Continuing `max_samples` is set to `0.25`.

In [None]:
fg = sns.lmplot(
    x='max_samples', 
    y='Runtime (sec)', 
    data=(scores
          .loc[lambda x: x[xlabel] != 'auto']
          .assign(max_samples=lambda x: x[xlabel].astype(float)))
)
fg.ax.set_title('Runtime also steadily increases\nwhen increasing `max_samples` parameter')
fg.ax.set_xlabel(xlabel);

## Changing the `max features` parameter

In [None]:
title = 'Isolation Forest performance\nwhile varying max_features parameter'
xlabel = 'Value for max_features parameter'
ylabel = 'ROC AUC score'

values = [.1, .25, .5, .75, .9, 1.]
scores = pd.DataFrame()
i = 0
for max_features in values:
    for _ in range(REPEAT_TIMES):
        model = IsolationForest(
            max_samples=0.25,
            max_features=max_features,
            contamination=CONTAMINATION,
            random_state=None,
            n_jobs=-1
        )
        scores.loc[i, ylabel], scores.loc[i, 'time'] = graph.score(model=model, get_fit_predict_time=True)
        scores.loc[i, xlabel] = max_features 
        i += 1

plot_rocauc(data=scores, x_col=xlabel, y_col=ylabel, title=title)
plot_rocauc(data=scores, x_col=xlabel, y_col='time', title='Runtime for different settings of max_features')

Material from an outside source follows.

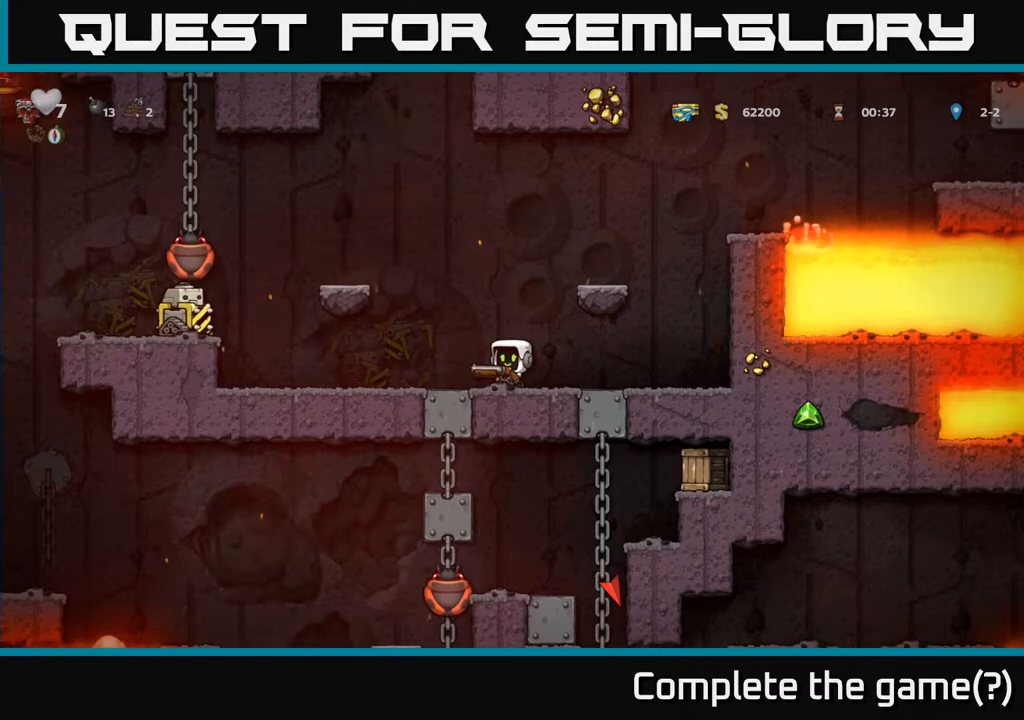
{"buttons": [], "left_stick": "center", "right_stick": "center", "events": []}
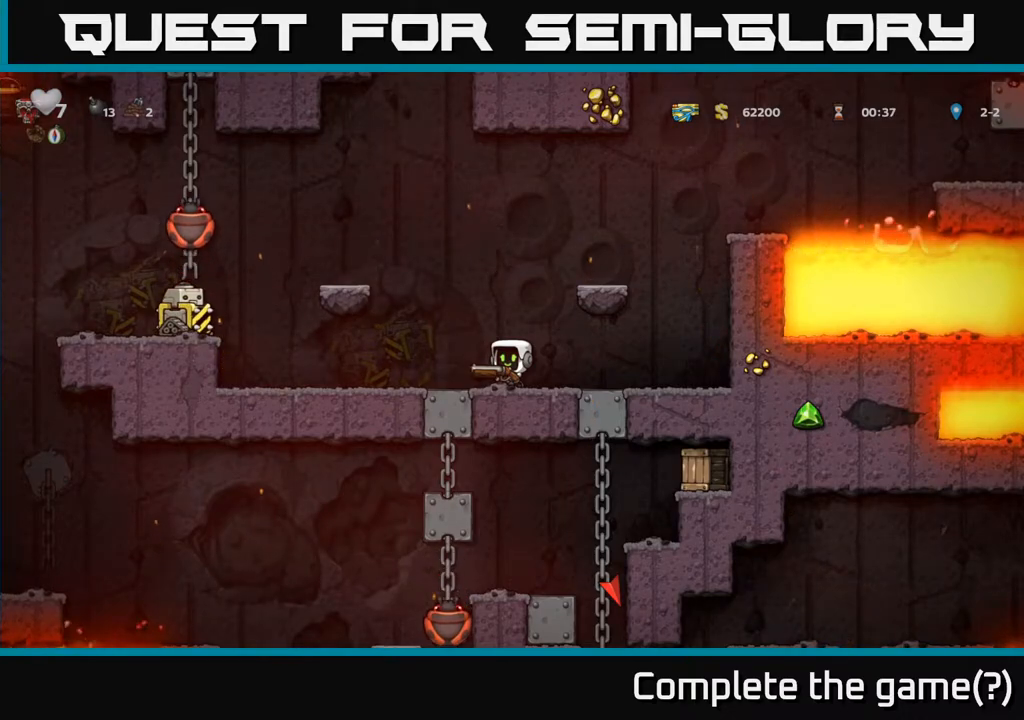
{"buttons": [], "left_stick": "center", "right_stick": "center", "events": []}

The maximum number of features doesn't have a big impact.
Continuing it is kept at the default.

## Changing the `n_estimators` parameter

In [None]:
title = 'Isolation Forest performance\nwhile varying n_estimators parameter'
xlabel = 'Value for n_estimators parameter'
ylabel = 'ROC AUC score'

values = np.arange(100, 500, 100)
scores = pd.DataFrame()
i = 0
for n_estimators in values:
    for _ in range(REPEAT_TIMES):
        model = IsolationForest(
            n_estimators=n_estimators,
            max_samples=0.25,
            contamination=CONTAMINATION,
            random_state=None,
            n_jobs=-1
        )
        scores.loc[i, ylabel], scores.loc[i, 'time'] = graph.score(model=model, get_fit_predict_time=True)
        scores.loc[i, xlabel] = n_estimators 
        i += 1

plot_rocauc(data=scores, x_col=xlabel, y_col=ylabel, title=title)
plot_rocauc(data=scores, x_col=xlabel, y_col='time', title='Runtime for different settings of n_estimators')

Increasing the number of estimators seems to improves performance a bit.